→ PROBLEM TO WORK ON
Each line below that contains "Bartel" should be counted; give the total alone.

--- INPUT FOR THIS TASK ---

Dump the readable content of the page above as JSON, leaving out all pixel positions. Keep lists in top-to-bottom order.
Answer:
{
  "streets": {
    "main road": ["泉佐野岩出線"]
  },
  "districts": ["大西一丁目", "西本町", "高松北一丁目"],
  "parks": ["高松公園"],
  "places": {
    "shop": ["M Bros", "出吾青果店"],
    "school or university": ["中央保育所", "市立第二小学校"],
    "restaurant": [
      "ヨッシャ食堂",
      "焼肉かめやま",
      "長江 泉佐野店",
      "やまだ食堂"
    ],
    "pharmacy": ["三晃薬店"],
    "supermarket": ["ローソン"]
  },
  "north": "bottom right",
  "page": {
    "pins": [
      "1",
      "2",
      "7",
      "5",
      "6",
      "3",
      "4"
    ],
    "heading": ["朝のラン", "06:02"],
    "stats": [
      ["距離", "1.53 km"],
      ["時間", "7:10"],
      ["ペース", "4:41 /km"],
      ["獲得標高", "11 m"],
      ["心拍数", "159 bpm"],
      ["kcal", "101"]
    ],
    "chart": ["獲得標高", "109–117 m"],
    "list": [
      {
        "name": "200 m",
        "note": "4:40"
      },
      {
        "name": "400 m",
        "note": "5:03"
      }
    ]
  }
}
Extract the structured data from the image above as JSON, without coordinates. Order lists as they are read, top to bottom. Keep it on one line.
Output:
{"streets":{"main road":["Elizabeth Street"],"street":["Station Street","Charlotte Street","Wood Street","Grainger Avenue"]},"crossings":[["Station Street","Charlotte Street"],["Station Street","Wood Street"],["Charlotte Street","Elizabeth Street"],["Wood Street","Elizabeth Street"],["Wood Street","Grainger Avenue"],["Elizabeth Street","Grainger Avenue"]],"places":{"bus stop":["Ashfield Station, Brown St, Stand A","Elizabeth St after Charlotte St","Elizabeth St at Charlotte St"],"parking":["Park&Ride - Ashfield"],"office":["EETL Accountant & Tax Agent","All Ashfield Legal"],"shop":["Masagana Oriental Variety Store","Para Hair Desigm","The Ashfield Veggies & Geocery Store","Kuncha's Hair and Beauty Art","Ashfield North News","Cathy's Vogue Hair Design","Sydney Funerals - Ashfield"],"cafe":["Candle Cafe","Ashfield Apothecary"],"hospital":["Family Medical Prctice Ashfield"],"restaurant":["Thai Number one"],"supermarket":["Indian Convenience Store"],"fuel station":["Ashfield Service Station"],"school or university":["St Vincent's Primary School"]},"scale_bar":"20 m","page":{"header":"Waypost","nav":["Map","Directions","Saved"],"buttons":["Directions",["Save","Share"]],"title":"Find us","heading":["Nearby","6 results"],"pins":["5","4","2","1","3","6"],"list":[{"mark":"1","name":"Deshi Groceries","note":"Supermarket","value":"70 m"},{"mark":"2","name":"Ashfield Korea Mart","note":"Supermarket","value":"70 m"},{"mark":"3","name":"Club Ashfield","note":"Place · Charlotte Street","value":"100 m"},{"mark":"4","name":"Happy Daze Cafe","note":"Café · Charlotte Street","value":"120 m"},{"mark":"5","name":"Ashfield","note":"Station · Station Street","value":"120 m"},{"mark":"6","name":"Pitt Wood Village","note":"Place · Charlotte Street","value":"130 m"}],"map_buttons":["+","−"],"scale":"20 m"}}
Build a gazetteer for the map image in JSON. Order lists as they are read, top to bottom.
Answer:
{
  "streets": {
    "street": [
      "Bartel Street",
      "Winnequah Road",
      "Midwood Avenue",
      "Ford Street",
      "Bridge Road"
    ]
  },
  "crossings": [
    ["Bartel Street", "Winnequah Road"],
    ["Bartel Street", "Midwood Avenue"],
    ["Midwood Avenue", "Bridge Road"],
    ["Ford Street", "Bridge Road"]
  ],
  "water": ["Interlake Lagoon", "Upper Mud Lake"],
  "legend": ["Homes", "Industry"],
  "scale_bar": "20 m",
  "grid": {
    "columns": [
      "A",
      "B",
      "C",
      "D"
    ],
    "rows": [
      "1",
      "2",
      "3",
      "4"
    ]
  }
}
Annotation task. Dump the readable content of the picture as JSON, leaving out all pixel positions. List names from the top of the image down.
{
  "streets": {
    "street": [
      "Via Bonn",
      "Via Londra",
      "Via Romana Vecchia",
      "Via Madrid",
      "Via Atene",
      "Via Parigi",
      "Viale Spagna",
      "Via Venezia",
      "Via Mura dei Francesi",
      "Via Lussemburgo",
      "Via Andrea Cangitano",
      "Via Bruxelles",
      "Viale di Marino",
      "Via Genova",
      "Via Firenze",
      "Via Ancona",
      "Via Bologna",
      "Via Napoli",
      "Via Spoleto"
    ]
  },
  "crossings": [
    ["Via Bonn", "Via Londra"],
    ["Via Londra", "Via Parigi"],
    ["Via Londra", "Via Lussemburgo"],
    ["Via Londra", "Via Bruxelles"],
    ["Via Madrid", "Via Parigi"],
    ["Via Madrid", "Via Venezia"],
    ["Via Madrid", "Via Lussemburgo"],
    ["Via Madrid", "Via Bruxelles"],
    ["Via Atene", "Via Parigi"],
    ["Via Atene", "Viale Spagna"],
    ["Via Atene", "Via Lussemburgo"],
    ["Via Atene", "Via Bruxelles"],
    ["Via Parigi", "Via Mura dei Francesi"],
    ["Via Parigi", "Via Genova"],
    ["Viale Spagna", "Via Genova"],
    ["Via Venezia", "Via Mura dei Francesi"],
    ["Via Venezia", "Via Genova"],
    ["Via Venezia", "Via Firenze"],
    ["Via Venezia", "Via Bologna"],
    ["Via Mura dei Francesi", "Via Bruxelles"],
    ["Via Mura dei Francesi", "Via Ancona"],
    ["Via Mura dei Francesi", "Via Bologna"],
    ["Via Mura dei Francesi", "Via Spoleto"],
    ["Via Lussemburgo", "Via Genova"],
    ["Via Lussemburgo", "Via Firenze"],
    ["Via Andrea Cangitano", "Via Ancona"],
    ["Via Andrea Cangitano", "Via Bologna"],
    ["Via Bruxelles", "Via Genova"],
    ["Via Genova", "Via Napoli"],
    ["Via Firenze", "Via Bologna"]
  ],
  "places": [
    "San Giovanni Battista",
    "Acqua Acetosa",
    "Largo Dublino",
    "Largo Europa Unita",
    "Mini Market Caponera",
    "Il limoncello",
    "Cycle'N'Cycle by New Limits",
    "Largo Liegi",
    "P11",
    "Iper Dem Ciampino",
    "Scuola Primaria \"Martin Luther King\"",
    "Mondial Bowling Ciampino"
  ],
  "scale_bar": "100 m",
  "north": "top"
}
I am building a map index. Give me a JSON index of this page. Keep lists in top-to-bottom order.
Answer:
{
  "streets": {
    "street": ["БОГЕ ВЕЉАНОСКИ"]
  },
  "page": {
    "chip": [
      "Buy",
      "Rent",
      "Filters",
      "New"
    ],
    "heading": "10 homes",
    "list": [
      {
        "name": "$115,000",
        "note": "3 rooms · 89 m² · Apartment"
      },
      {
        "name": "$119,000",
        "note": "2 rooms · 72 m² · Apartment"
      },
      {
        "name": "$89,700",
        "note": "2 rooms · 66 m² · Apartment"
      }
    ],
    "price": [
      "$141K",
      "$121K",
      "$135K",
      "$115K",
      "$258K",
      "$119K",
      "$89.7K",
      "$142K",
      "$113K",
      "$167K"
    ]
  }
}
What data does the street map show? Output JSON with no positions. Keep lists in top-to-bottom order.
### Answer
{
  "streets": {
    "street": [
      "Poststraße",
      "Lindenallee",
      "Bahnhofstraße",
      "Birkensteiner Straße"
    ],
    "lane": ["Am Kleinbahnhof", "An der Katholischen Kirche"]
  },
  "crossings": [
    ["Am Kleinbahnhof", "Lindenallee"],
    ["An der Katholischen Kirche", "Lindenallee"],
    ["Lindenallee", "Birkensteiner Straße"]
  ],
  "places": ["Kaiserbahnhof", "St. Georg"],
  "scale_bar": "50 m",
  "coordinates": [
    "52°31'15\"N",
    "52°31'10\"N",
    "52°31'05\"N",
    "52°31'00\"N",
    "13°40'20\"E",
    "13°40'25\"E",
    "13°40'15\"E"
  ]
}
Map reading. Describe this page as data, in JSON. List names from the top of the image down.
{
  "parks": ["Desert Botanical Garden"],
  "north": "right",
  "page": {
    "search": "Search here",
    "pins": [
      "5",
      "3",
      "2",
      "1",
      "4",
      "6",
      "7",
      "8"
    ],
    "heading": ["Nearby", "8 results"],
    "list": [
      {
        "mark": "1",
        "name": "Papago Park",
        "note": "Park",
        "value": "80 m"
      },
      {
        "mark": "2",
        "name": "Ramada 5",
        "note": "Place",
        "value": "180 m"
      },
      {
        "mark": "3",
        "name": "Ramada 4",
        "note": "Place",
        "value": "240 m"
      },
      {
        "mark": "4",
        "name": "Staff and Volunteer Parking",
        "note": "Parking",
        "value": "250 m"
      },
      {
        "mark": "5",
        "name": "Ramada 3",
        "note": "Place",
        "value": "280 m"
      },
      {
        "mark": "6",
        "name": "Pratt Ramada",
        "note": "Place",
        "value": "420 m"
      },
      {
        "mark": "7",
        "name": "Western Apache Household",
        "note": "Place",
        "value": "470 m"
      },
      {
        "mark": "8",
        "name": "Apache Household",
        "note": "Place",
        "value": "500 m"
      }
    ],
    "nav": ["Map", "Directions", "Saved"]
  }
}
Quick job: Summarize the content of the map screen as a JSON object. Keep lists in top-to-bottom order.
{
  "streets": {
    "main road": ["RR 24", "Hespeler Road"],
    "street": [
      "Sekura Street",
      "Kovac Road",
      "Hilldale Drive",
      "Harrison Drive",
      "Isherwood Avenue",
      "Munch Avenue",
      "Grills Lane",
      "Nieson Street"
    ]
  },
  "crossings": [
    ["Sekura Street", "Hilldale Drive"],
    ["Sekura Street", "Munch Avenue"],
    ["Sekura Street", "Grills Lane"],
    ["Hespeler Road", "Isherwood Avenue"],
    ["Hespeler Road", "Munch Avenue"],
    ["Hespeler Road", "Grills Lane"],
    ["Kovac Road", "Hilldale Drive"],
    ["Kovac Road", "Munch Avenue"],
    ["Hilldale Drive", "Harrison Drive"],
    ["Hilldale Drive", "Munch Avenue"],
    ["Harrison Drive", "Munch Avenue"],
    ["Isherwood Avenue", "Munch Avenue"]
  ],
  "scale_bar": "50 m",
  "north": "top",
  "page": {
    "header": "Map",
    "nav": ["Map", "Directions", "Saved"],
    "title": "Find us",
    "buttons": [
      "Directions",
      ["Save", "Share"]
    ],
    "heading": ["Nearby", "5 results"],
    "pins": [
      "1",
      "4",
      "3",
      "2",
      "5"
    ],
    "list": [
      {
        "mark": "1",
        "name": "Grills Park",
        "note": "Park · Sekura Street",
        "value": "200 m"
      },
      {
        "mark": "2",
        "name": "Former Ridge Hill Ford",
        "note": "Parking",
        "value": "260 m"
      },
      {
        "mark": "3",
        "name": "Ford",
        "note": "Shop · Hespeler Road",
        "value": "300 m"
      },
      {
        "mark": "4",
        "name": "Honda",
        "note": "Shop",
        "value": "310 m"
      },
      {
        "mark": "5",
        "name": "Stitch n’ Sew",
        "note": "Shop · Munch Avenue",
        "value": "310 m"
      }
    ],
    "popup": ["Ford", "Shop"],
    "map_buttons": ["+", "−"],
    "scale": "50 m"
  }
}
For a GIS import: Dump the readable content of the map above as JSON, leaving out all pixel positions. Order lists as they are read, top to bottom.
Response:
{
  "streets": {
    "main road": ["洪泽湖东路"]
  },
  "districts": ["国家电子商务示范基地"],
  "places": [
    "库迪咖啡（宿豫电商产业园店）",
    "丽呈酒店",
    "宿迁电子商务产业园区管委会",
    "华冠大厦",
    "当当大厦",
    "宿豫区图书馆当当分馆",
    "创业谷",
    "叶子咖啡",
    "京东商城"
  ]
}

---

→ SOLUTION FOR THIS PROBLEM
3